By J. Blake Ragsdale

What do you give a man who has dedicated three decades of his life to serving children? According to Michael C. Blackwell, who marked his 30th anniversary as Baptist Children’s Homes (BCH) president on July 1, the answer is “nothing.”

“I had zero expectations,” Blackwell says. “When I was asked by some of our staff members earlier in the year about planning a special recognition, I told them to do nothing.”

Instead, BCH’s staff members chose the opposite approach. A committee organized a fun day to be held at Mills Home to celebrate Blackwell’s service.

“I guess they didn’t listen very well,” Blackwell laughs.

Staff members, trustees and children gathered beneath stately trees in front of York Cottage on the Thomasville campus the morning of June 27. Inflatables, bounce houses, snow cones, barbecue, and a gospel bluegrass band from First Baptist Church of Carthage where Blackwell once pastored greeted Blackwell as he and his wife Catherine arrived at the celebration.

“Despite his wishes, there was no way we could let this milestone pass without doing something special for him,” explains BCH executive vice president Brenda Gray. “We wanted it to be a fun and relaxed day where he could simply visit with the children and staff.”

“You could not ask for a greater gift than the gift of time – time to spend with these incredible children, trustees and staff,” Blackwell says.

The trustees, planning committee and the City of Thomasville had a couple of extra surprises up their collective sleeves.

As a special gift, the trustees donated funds to the Michael C. Blackwell Endowment, a fund that supports BCH?and its residents.

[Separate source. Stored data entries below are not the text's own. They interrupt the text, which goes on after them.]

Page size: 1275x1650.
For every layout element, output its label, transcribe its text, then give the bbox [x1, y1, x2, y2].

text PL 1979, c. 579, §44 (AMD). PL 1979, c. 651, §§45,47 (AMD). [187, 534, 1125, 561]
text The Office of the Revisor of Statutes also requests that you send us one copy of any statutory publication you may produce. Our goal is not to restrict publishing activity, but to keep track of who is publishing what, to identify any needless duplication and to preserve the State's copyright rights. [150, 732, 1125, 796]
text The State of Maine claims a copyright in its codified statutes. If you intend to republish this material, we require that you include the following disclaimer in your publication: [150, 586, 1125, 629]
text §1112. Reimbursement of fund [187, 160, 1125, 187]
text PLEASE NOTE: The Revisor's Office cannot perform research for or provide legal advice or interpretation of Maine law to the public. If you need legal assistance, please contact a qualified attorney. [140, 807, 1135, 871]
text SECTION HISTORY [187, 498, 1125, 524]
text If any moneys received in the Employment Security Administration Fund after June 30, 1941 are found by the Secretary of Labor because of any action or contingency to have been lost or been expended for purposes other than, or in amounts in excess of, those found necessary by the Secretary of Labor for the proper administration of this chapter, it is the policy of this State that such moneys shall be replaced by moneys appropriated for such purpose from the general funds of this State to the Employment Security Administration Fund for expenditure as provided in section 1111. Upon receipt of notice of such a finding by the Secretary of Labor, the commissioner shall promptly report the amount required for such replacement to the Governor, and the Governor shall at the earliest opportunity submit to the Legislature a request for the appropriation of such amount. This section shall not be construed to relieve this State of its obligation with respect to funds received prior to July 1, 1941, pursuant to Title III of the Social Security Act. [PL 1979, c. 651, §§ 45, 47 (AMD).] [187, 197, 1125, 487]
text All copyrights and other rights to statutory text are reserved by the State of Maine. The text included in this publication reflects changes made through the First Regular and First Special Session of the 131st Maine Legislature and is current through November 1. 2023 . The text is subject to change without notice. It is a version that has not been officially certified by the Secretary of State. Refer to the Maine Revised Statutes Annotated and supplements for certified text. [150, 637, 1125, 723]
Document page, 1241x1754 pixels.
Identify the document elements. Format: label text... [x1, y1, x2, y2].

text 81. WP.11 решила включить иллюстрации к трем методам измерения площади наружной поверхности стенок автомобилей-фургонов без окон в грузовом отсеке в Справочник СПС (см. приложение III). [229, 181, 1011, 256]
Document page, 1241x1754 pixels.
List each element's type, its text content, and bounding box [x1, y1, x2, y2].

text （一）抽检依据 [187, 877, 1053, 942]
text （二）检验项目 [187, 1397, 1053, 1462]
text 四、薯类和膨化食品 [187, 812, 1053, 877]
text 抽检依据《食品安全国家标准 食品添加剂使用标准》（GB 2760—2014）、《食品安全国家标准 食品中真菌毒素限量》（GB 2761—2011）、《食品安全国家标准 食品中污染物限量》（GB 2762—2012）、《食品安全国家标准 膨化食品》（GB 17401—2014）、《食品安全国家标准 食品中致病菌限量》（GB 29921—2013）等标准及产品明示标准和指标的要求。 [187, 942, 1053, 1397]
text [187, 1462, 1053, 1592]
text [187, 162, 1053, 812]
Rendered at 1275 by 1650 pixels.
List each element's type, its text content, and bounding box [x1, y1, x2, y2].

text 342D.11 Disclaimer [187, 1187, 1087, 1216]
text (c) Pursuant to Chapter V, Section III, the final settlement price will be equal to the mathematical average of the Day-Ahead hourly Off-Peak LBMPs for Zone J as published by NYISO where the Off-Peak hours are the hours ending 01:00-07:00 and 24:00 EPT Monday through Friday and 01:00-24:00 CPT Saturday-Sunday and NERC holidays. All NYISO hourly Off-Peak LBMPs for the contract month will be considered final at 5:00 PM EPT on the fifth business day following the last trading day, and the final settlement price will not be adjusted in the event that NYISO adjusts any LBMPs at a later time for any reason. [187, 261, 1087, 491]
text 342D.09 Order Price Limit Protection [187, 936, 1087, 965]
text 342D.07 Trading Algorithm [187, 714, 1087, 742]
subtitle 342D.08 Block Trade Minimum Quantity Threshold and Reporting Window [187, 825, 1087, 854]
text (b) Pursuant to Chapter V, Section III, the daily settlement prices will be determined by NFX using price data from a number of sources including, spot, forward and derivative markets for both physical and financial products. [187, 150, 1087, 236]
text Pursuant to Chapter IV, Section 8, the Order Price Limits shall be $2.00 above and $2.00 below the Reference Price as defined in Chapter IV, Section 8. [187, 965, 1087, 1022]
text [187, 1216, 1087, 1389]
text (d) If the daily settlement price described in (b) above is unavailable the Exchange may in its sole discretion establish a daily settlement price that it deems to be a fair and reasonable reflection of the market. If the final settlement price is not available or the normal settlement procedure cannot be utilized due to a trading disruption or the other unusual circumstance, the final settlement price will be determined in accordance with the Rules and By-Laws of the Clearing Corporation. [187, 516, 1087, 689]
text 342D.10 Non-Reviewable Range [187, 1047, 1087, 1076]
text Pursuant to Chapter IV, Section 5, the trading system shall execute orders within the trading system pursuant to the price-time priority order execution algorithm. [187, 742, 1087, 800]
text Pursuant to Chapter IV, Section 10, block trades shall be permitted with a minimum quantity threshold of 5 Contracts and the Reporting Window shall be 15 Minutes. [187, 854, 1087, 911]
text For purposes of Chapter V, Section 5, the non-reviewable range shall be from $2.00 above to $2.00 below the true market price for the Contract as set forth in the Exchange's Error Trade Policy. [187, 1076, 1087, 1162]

Blackwell was also presented with framed portraits of the two baptisms he performed for BCH?residents last year.

For the finale, Thomasville mayor Joe Bennett and BCH trustee chair Gayla Freeman surprised BCH’s president when they unveiled a street sign reading “Blackwell Boulevard.”

“Dr. Blackwell has meant so much to this city, BCH and this campus,” said Mayor Bennett. “We’re blessed to be celebrating 30 years of him being with us here in Thomasville.”

Formerly Watson Avenue, the city renamed the public road in Blackwell’s honor. The street is the main entrance to Mills Home and extends from the front archway to Watson Circle, which is named for one of BCH’s founding donors.

“I’m stunned. I could have never imagined something like this,” Blackwell confesses. “I'm humbled and honored at the same time. It’s an honor I don’t deserve, but I accept it in honor of our staff, children and the board of trustees.”